TRECHO:

----------

Moraes, que é relator dos casos, tem apenas intimado as testemunhas de acusação, indicadas pelo Ministério Público, as quais são obrigadas a comparecer em dia e hora marcados. Já os advogados de defesa dos réus devem localizar, por conta própria, suas testemunhas e convencê-las a comparecer voluntariamente, estabelecendo um tratamento desigual entre acusação e defesa.
“Um advogado, muitas vezes, nem conhece a testemunha. Ele sabe de uma pessoa que tem algo a dizer, que possa ser relevante para o seu cliente no contexto da produção da prova, e a arrola [indica ao juiz] como testemunha. O que não significa que ele tenha um contato direto ou proximidade com essa pessoa”, diz Rodrigo Chemin, doutor em Direito e professor de Direito Processual Penal.
Ação de Moraes contraria princípios do contraditório e da ampla defesa, garantidos pela Constituição
André Pontarolli, mestre em Direito e professor de Direito Penal e Criminologia, explica que a decisão do ministro Alexandre de Moraes afronta princípios constitucionais do devido processo legal. “O contraditório exige a paridade de armas entre acusação e defesa, sendo que cada parte deve ter as mesmas oportunidades probatórias. A acusação não pode ser beneficiada com a força coercitiva do aparato estatal para assegurar sua prova, enquanto se impõe à defesa a responsabilidade de conduzir testemunhas, muitas vezes autoridades, sob o risco de comprometimento da prova essencial à sua tese”, defende o jurista.
A Associação Nacional da Advocacia Criminal (Anacrim) também criticou a medida ao apresentar, no último dia 15, uma nota de repúdio sobre a situação. “A decisão — que ignora o evidente desequilíbrio estrutural entre defesa e acusação, esta última munida de aparato estatal — representa um esvaziamento do papel garantidor do juízo criminal na produção probatória e impõe à defesa um ônus desproporcional, colocando-a em situação de clara desvantagem frente ao Estado-acusador”, afirma a nota.

----------

ENTRADAS FORNECIDAS:
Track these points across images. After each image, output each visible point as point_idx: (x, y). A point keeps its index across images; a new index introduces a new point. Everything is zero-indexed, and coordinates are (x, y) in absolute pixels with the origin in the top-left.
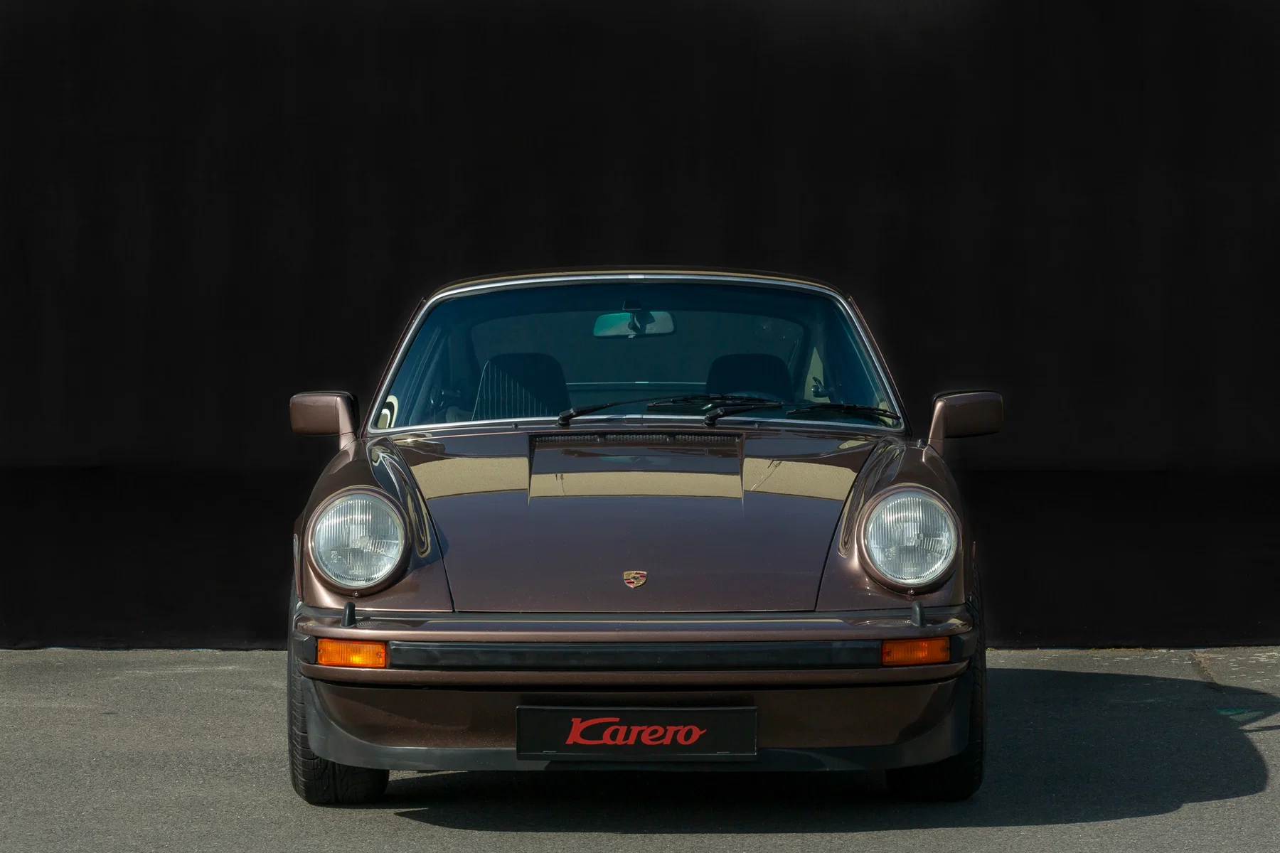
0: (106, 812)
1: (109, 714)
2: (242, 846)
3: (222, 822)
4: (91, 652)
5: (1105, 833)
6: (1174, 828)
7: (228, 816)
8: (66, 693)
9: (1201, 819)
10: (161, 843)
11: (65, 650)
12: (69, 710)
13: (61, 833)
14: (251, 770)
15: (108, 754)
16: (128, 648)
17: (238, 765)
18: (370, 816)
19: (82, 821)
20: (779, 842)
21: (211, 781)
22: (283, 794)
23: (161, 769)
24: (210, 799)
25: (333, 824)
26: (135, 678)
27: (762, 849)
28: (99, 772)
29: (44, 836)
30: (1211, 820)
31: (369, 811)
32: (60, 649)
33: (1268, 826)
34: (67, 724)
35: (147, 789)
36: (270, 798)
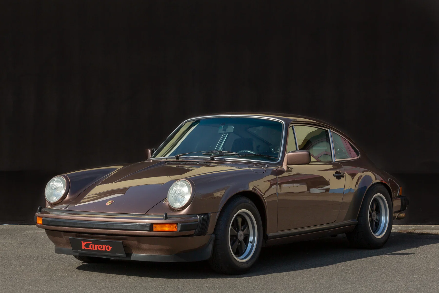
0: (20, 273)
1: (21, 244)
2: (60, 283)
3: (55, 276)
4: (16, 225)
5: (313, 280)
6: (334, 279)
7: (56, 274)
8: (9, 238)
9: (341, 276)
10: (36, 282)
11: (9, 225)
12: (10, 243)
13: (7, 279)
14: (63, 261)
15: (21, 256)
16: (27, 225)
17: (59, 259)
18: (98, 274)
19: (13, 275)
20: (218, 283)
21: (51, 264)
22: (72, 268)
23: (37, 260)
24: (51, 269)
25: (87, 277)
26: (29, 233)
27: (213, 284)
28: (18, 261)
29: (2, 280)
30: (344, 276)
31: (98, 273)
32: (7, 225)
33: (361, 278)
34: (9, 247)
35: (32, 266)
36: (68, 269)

----------

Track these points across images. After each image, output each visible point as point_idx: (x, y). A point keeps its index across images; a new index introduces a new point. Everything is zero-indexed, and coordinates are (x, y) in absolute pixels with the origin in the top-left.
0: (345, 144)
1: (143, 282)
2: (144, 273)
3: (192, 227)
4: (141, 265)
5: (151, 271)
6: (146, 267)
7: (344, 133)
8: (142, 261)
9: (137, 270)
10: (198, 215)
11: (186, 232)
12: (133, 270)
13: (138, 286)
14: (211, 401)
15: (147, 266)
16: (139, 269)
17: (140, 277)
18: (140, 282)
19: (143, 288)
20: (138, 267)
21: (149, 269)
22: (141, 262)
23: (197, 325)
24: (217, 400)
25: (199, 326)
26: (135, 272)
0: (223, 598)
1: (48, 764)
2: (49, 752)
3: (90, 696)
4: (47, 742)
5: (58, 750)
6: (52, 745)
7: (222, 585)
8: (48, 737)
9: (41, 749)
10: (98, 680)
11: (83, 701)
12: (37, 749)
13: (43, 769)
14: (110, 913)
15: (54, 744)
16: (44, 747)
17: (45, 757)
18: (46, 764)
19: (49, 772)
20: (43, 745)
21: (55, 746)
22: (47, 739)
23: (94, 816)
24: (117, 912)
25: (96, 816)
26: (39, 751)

----------

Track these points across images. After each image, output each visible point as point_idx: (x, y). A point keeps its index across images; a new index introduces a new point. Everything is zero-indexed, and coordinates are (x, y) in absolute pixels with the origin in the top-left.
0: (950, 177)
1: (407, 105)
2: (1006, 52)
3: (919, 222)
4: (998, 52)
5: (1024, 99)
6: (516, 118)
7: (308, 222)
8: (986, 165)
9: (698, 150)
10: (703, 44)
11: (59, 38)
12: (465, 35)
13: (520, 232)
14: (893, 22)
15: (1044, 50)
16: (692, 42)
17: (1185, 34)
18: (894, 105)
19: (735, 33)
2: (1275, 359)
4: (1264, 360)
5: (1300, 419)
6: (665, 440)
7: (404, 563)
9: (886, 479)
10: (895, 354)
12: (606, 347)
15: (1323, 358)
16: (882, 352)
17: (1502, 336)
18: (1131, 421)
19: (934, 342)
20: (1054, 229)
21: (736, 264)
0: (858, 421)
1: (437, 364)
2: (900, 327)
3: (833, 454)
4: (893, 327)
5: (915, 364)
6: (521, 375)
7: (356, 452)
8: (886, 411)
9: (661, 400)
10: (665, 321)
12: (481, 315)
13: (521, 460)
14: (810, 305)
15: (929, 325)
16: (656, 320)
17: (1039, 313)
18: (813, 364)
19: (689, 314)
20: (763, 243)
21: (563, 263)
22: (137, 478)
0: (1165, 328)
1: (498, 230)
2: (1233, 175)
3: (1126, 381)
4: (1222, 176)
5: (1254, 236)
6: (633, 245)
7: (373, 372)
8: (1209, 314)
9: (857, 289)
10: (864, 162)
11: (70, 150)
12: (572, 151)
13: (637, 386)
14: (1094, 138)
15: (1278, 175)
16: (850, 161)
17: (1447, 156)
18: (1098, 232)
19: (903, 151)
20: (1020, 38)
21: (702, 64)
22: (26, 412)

----------

INSTRUÇÕES DO EXERCÍCIO:
(a) Quais pessoas são mencionadas pelo nome no trecho sobre a intimação de testemunhas?
(b) Retome o trecho sobre a intimação de testemunhas e escreva a continuação a partir da última frase apresentada.
As entradas não têm relação com o trecho.

GABARITO:
(a) Alexandre de Moraes, Rodrigo Chemin e André Pontarolli.

(b)
Moraes justificou decisão baseado no Código de Processo Civil
Para embasar sua decisão, o ministro Alexandre de Moraes recorreu ao artigo 455 do Código de Processo Civil (CPC), que estabelece que a intimação de testemunhas pode ser feita diretamente pelo advogado, sem necessidade de intervenção do juiz. No entanto, o artigo 396-A do Código de Processo Penal (CPP) é claro ao assegurar à defesa o direito de requerer a intimação judicial de testemunhas, quando necessário.
Chemin critica o uso do CPC nesse contexto, pois, segundo ele, a analogia não se sustenta juridicamente. “O Código de Processo Penal até permite analogias com o Código de Processo Civil, quando há uma lacuna na regra. Neste caso, não há lacuna alguma. Então, a regra é a do Código de Processo Penal, que aliás tem uma perspectiva de instrução diferente dos processos de natureza civil”, esclarece o jurista.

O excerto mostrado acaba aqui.